→ **Exercise aim**
Could you retype exactly the lines below between the one holding "Table 2. Independent" and the one holding "Table 3: The size distribution of quartz", inclusive, leaving out any pictures?
======== Exercise input
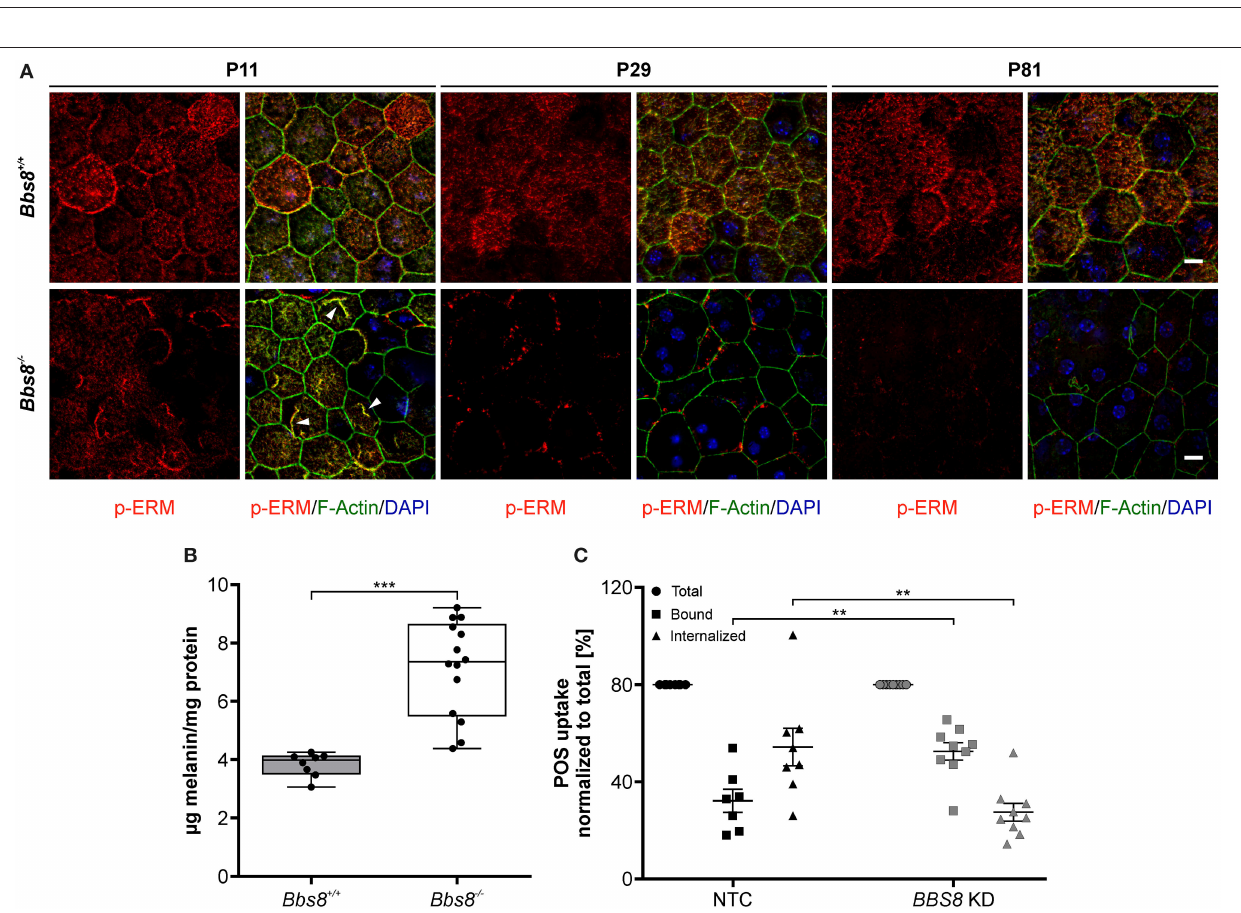
FIGURE 6 | P29 Bbs8 − / − RPE shows larger areas of RPE cells with distorted or even completely disrupted cell membranes (asterisks). Scale bars: 10 µ m. (B–F) Quantification of cell morphology parameters. Statistical analysis is described in methods. (B) Comparison of cell area of Bbs8 − / − and Bbs8 + / + RPE cells reveals an increase of the mean ( p = 6.43 x 10 − 45 ) and the variance ( p = 5.28 x 10 − 52 ) of P29 Bbs8 − / − RPE cells and an increase of variance ( p = 0.0013) of P81 Bbs8 − / − RPE cells. (C) Comparison of cell perimeter of Bbs8 − / − and Bbs8 + / + RPE cells reveals an increase of the mean ( p = 0.0342) and the variance ( p = 0.0272) of P29 Bbs8 − / − RPE cells. (D) Comparison of hexagonality score of Bbs8 − / − and Bbs8 + / + RPE cells. The blue line depicts a trend toward cells being less hexagonal in the mutant over time. The opposite trend (red line) is observed in Bbs8 + / + RPE. (E) The standard deviation of the hexagonality score trends upwards in the mutant (blue line). The opposite trend is observed in Bbs8 + / + RPE (red line). (F) Comparison of polygonality score of Bbs8 − / − and Bbs8 + / + RPE cells reveals a trend to more polygonal cells in Bbs8 − / − RPE with higher age (blue line). The opposite trend is observed in Bbs8 + / + RPE (red line). ( n : P0 Bbs8 + / + = 1,492 cells, P0 Bbs8 − / − = 1,030 cells, P11 Bbs8 + / + = 1,536 cells, P11 Bbs8 − / − = 1,755 cells, P29 Bbs8 + / + = 331 cells, P29 Bbs8 − / − = 383 cells, P81 Bbs8 + / + = 1,128 cells, P81 Bbs8 − / −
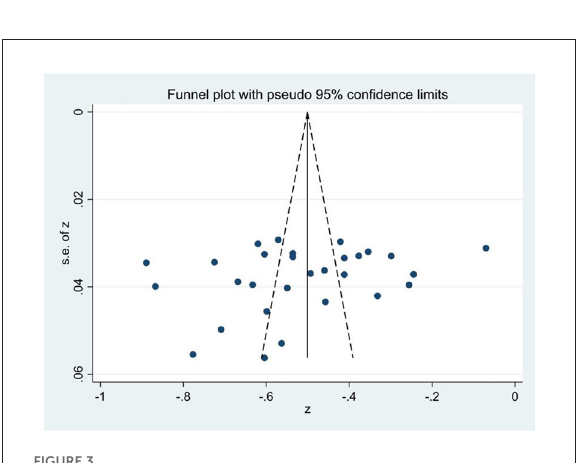
FIGURE3 Funnel plot of the correlation of smartphone addiction and self-control.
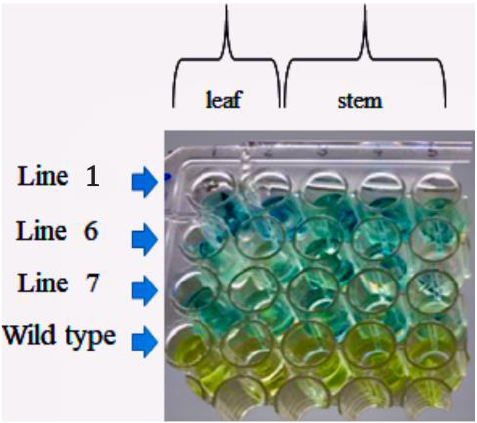
Figure 6. In vivo GUS assay on leaf and stem explants of A. oleracea transgenic and wild type re- generated plants.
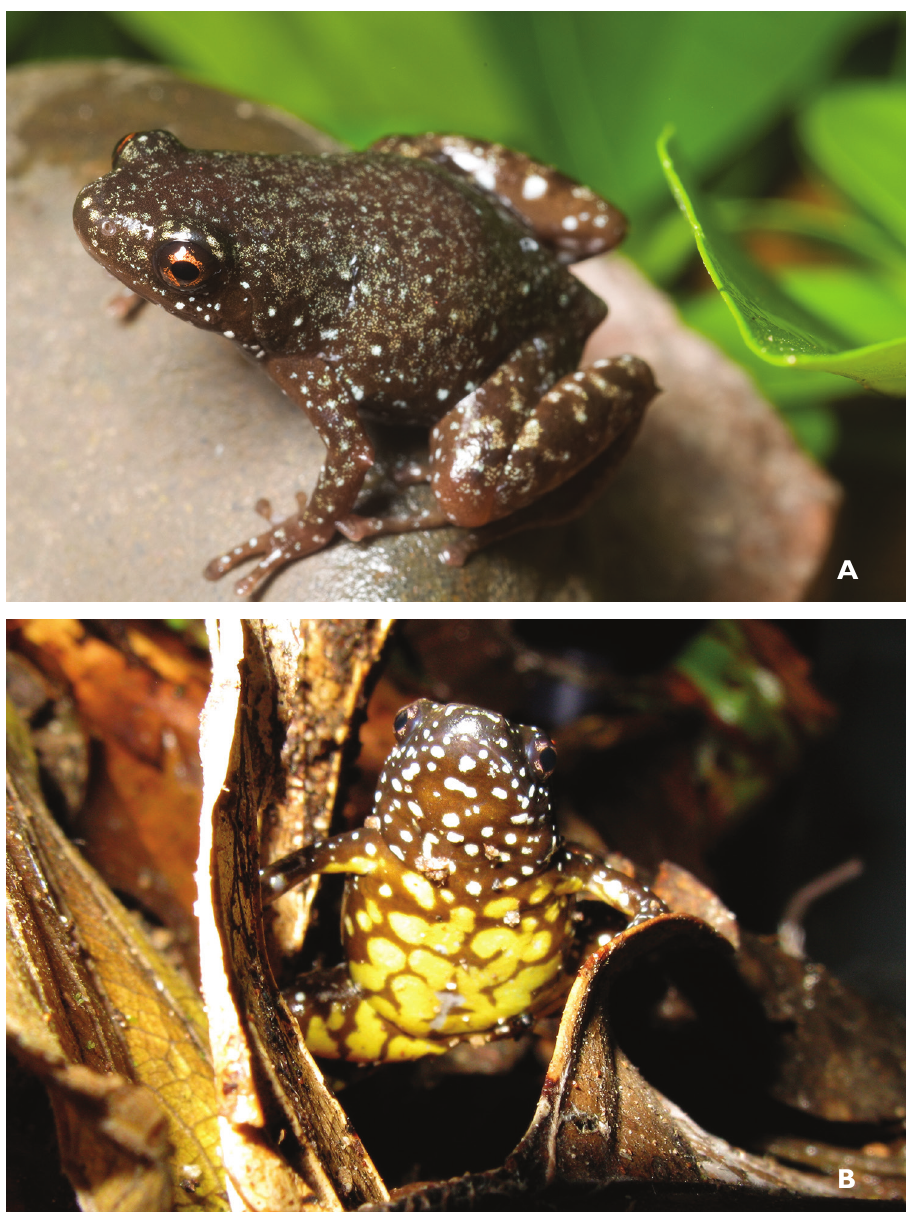
Figure 19. Chaperina fusca female ( A KU 321410) from Barangay Tulosa, Pasonanca Natural Park, Zamboanga City Province, Mindanao Island. Photo: RMB; ( B KU 319441.) male from 1900 masl, Mt. Balatukan, Municipality of Gingoog, Misamis Oriental Province. Photo: ACD.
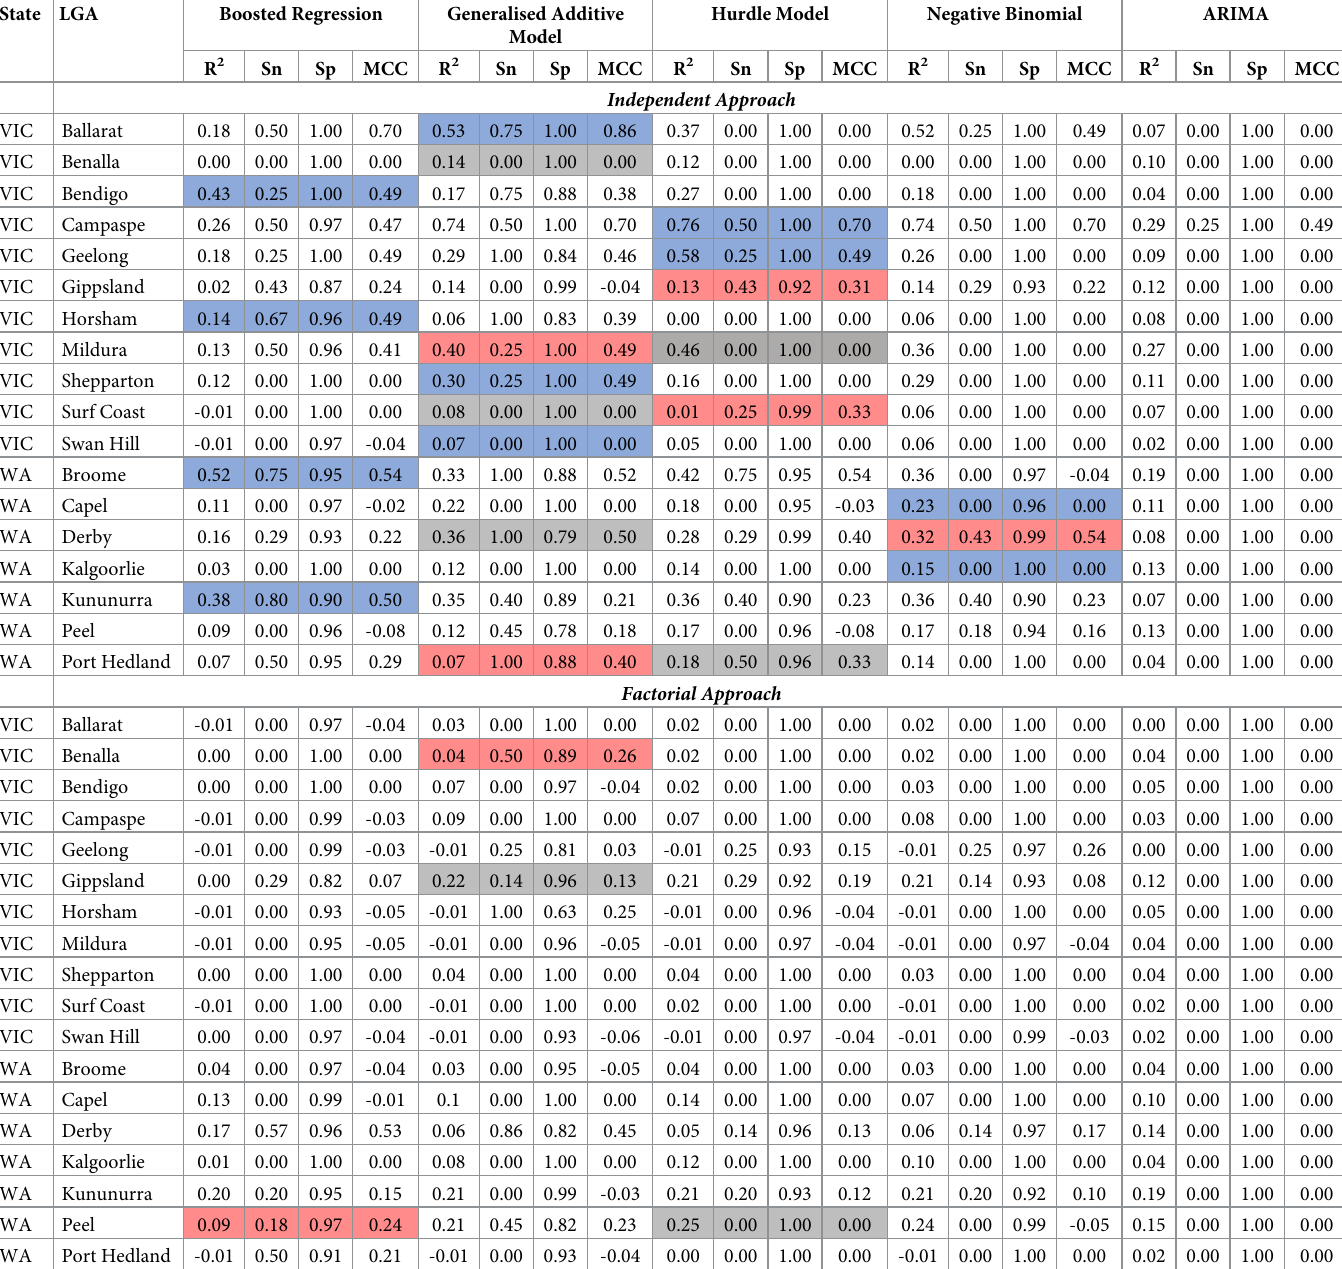
Table 2. Independent and Factorial Approach results by State; Victoria (VIC), and Western Australia (WA) and local government area (LGA) for predicting RRV notifications per 100,000 population (R 2 ) and outbreaks (Sn, Sp and MCC). Adjusted R-squared coefficient (R 2 ), sensitivity (Sn), specificity (Sn), and Matthews correla- tion coefficient (MCC) of model performance and predictions. Shading represents the best fit statistical model for predicting notifications (grey); predicting outbreaks (red): and predicting both outbreaks and notifications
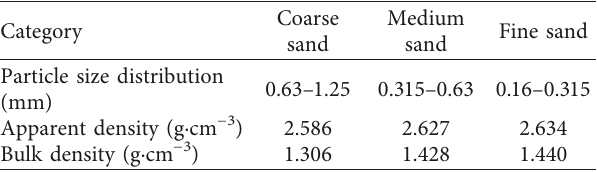
Table 3: The size distribution of quartz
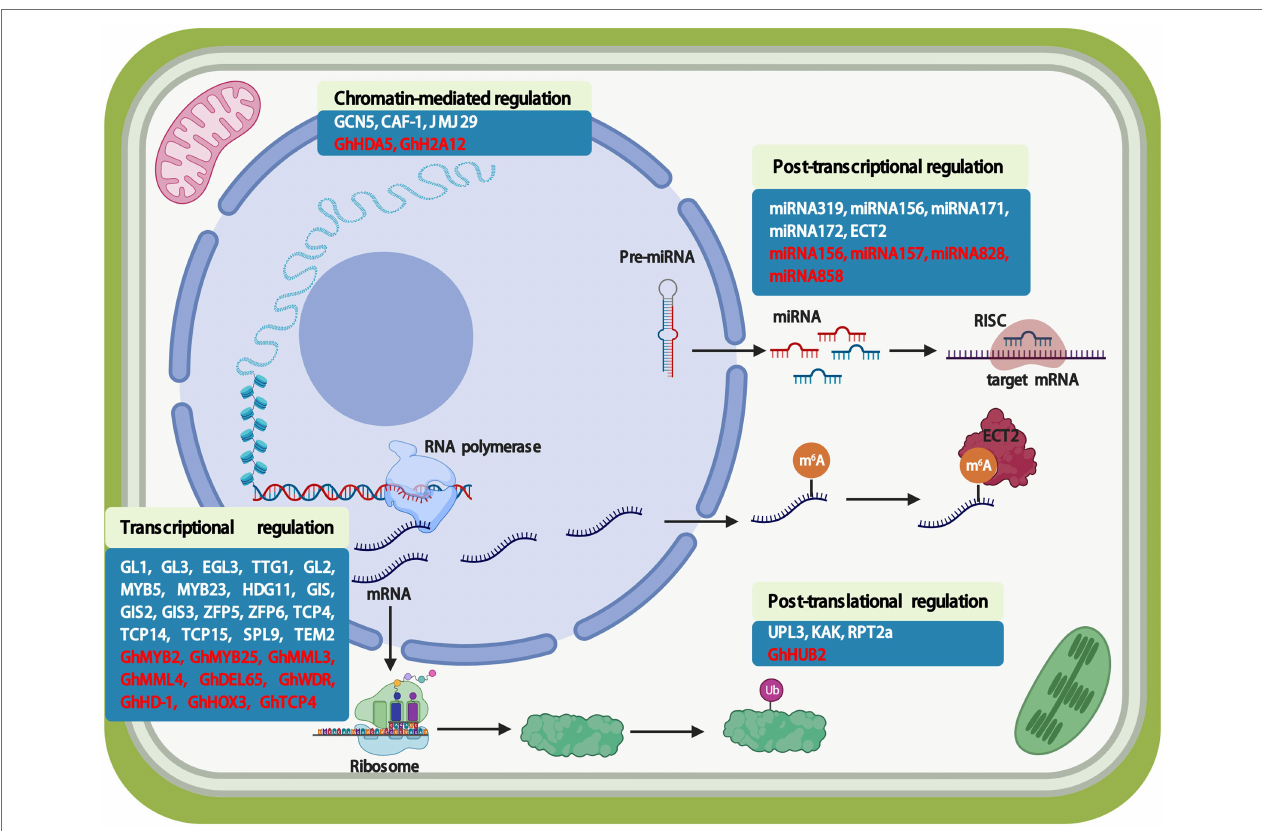
FIGURE 2 | Multi-dimensional regulation of Arabidopsis trichome and cotton fiber development. The control of trichome and fiber development involves multi- dimensional regulation. Here shows chromatin-mediated, transcriptional, post-transcriptional, and post-translational regulation modes. Chromatin-mediated regulation of trichome and fiber development, including histone modification and maintenance of chromatin states. Multiple transcription factors are involved in trichome and fiber development. The post-transcriptional regulation of trichome and fiber development is mainly caused by miRNA. Post-translational modifications, such as ubiquitination, is important in regulating trichome and fiber development. White words represent the genes are involved in trichome-related genes in Arabidopsis ; Red words represents the genes are involved in cotton fiber development. Pre-miRNA: premature microRNA; m 6 A: N 6 -methyladenosine; RISC: RNA- induced silencing complex; Ub:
================
→ **Exercise output**
Table 2. Independent and Factorial Approach results by State; Victoria (VIC), and Western Australia (WA) and local government area (LGA) for predicting RRV notifications per 100,000 population (R 2 ) and outbreaks (Sn, Sp and MCC). Adjusted R-squared coefficient (R 2 ), sensitivity (Sn), specificity (Sn), and Matthews correla- tion coefficient (MCC) of model performance and predictions. Shading represents the best fit statistical model for predicting notifications (grey); predicting outbreaks (red): and predicting both outbreaks and notifications
Table 3: The size distribution of quartz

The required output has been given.